Düşünelim, hepimizin menfaati nedir?
Herhalde kavga, gerilim, öfke, kin, nefret değil.
Anlayış, hoşgörü hepimizin menfaatinedir.
Önyargı, kayırma, fitne, fesat, rüşvet değil.

04.04.2008 Bornova

İsmail Hakkı Cengiz

*   *   *

İslamın İlk Emri Üzerine

Eline silahı almayacaktı,
Kimsenin katili olmayacaktı,
Biraz okusaydı.

Kaderine isyan etmeyecekti,
Dünya nimetleri yetmeyecekti,
Biraz okusaydı.

İkbali için baş eğmeyecekti,
Kibirle buluta değmeyecekti.
Biraz okusaydı.

Kıskançlık, haset ne bilmeyecekti,
Ruhu dilim dilim dilmeyecekti,
Biraz okusaydı.

İlimde kendini de bulacaktı,
Kalbine erdem ve aşk dolacaktı,
Biraz okusaydı.

Öfkeyi yutacak, hoş görecekti,
Yaradılış sırrına erecekti,
Biraz okusaydı.


5 Nisan 1992 / Sandıklı

İsmail Hakkı Cengiz

*   *   *

Kazık-Yazık

Titriyordu, üşümüştü kurbağa,
Görünce, atladı ısınan suya…

Oh, oh, ılık su, her yanını sarar,
Kurbağa gittikçe daha rahatlar.

Isındıkça gevşemiş ve mayışmış,
Ayağı, bacağı, kolu uyuşmuş.

Sürmüş sefa kaynayana kadar su,
Demiş, artık çıksam gerek doğrusu.

Kaslar fakat dinlemiyor ki başı,
Şimdi fayda eder mi hiç gözyaşı?

Orada haşlanmış kurbağa yazık,
(Kıssadan hisse)
Yemeden uyanın daha büyük kazık.
 

İsmail Hakkı Cengiz

*   *   *

 

 Kıbrıs

Sen cüretim, cesaretim, onurum, gururum,
Yarım asırlık uykudan uyanan şuurum...
Sen, çelik ellerle kavuştuğum huzurum,
Sensin candan aziz varlığım, gönül sürurum.

Cezbene kapılmıştı bir zaman kırk yiğidim,
Bağrında uyuyor 'Hala Sultan'* mücahidim,
Uğrunda can vermişken yetmiş bin şehidim,
Yolundan dönenler alçaktır Allah şahidim.
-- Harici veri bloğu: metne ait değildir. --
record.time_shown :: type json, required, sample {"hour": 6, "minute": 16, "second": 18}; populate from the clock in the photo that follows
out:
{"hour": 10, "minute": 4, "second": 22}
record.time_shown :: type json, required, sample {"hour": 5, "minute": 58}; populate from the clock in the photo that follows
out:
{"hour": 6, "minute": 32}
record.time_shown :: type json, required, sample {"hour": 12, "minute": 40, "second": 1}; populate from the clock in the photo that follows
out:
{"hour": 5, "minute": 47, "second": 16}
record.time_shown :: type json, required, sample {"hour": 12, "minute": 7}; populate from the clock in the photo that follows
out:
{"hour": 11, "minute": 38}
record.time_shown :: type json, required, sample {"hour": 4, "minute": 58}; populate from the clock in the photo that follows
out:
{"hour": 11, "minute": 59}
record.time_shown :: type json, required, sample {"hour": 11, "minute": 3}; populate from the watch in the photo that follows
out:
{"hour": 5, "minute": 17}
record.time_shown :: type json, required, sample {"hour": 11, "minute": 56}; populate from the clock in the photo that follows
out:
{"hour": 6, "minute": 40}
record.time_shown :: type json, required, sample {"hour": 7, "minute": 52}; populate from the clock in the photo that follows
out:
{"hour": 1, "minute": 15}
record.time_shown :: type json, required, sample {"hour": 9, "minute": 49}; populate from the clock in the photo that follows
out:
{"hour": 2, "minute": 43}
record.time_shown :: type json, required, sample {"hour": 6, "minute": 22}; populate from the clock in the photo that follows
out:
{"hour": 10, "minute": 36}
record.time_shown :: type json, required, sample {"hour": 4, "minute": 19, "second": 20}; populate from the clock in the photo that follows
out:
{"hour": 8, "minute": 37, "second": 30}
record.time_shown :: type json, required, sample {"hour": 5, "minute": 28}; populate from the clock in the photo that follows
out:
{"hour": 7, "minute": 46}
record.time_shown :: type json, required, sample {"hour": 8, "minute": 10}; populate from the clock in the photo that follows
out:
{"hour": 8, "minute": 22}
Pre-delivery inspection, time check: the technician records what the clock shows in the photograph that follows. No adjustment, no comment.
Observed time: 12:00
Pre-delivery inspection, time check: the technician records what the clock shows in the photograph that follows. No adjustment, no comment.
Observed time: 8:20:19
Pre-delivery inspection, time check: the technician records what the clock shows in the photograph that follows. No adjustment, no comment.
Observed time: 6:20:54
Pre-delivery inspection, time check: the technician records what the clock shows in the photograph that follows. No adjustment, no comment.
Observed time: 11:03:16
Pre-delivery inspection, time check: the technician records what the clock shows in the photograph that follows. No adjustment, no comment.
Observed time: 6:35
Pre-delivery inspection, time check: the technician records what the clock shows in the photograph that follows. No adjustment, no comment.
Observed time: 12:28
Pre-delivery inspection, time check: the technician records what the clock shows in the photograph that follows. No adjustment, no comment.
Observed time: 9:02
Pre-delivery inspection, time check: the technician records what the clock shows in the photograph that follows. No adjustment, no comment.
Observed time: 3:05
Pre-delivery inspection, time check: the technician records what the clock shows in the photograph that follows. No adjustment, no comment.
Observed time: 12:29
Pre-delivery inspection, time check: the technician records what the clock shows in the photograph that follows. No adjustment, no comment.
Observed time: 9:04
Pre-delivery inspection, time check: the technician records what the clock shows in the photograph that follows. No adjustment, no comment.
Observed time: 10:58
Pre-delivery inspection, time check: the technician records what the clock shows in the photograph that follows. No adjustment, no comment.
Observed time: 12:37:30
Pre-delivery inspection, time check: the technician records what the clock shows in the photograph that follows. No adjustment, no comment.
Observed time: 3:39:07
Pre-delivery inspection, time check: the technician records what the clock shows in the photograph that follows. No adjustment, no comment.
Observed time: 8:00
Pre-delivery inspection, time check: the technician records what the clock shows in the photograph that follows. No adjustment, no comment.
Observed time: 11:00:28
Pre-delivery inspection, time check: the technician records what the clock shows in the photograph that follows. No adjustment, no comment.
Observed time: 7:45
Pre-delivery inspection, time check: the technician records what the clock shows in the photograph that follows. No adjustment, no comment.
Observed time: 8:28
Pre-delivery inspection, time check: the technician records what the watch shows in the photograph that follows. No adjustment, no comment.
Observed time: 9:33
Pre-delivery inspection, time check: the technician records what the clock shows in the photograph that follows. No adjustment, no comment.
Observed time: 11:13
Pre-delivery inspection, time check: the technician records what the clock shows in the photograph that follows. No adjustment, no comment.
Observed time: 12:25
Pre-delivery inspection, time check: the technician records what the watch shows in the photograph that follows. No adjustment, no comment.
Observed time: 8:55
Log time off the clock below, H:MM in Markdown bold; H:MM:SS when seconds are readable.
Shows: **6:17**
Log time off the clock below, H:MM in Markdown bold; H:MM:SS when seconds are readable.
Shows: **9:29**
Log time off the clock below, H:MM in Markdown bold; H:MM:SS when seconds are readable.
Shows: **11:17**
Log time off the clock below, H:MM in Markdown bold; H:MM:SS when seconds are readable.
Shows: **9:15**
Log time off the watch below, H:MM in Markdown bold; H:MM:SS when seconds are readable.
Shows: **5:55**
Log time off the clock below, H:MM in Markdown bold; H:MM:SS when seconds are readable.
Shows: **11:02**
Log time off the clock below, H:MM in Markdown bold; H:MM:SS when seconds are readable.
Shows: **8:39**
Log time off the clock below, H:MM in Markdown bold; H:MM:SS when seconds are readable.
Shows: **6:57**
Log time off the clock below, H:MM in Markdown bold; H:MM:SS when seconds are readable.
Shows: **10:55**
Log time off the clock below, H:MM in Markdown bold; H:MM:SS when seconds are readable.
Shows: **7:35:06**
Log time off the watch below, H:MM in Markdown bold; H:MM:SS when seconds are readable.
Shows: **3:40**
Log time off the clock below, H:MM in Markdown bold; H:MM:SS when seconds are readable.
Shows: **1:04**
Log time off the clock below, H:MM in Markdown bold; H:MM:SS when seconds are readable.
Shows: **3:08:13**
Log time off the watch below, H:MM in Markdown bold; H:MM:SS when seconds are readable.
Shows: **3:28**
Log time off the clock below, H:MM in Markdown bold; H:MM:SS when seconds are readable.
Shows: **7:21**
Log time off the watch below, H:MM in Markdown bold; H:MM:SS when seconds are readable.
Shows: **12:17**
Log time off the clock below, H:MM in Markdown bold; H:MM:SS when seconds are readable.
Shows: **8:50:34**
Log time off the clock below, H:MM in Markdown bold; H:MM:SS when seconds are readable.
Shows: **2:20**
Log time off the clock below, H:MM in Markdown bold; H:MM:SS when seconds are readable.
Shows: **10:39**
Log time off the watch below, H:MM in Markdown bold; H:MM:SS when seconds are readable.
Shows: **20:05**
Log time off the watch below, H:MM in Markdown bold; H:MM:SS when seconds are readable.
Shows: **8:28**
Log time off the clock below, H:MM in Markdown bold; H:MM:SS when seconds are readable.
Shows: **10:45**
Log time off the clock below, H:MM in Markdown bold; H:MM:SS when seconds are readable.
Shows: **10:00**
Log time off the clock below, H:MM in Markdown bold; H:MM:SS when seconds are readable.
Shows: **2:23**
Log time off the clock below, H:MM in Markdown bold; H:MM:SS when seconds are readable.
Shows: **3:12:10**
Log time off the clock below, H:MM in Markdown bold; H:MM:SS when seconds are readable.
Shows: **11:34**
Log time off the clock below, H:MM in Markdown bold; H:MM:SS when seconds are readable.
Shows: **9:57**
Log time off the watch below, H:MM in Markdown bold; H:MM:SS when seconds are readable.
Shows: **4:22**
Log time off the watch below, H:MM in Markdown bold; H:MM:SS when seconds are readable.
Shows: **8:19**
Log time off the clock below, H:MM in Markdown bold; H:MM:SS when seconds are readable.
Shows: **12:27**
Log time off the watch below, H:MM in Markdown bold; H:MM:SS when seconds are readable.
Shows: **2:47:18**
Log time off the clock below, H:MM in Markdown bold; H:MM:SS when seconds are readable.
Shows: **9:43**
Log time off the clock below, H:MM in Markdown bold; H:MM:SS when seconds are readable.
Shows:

Ordular sürseler üstüma BM damgalı,
Olsam ne çıkar bütün dünya ile kavgalı,
Söndüremezler yüreklerde yanan mangalı,
İndiremezler Ay-yıldızı Akdeniz dalgalı...

'Bir kere yükselen bayrak bir daha inmez'**,
Bayrak inerse, bağrımızda ağrı dinmez,
Hilâlin parlamasına hangi Türk sevinmez?
Milletiyle ancak alnı karalar övünmez.

Göğe çıkınca dulların, yetimlerin ahı,
Uçmuştu Cengiz Topel, ki, pilotların şahı,
Geziyorken üstünde ulu ceddin ervahı,
Uğrunda feda olsun nice Cengizler dahi.

Büyüyecek güneş kadar, şimdilik bir mumsun,
Bırak, bütün dünya yalnız kalacağımı umsun,
Ötelere taşıyacak en yakın ufkumsun,
Sen namusum, şerefim, mazluma umudumsun.

Akın ederlerse Maraş Kahraman olacak,
Yeşilyurt, Güzelyurt yeniden vatan olacak,
Türk'e kefen biçenin sonu hüsran olacak,
Ölürken dileğimiz, 'susmasın ezan! ' olacak,
Yaşarken hedefimiz şanlı Tûran olacak.

15 Kasım 1993 -KKTC'nin kuruluşunun 10'ncu yldönümü-

* : Peygamberimizin halası
**: M.Emin Resulzade, Azerbaycan eski cumhurbaşkanı.

[email protected]
 

İsmail Hakkı Cengiz

*   *   *

Kim Alınırsa Ona! ! !

Maksadın görev yapmaksa,
Engel olmaz kötü yasa...

İş yapmak değilse niyetin,
Düz yollar bile olur tasa...

Bin dereden su getir, laf üret,
Sür mazeret üstüne mazeret...

Yağla önderini, öyle mansıp kap,
Ki, yolsuzluğun her çeşidini yap...

Kapat görkemli kapını vatandaşa,
Tepeden bak ona, üstlerine yavşa...

Yap hırsızlığı, ahlâksızlığı bin türlü,
Sonra de ki, “Masumum ben, siyaset kirli”! ! !
Sizin hiç mi rolünüz yok, bu nasıl film seti?
A efendim, kimler kirletiyor siyaseti? ...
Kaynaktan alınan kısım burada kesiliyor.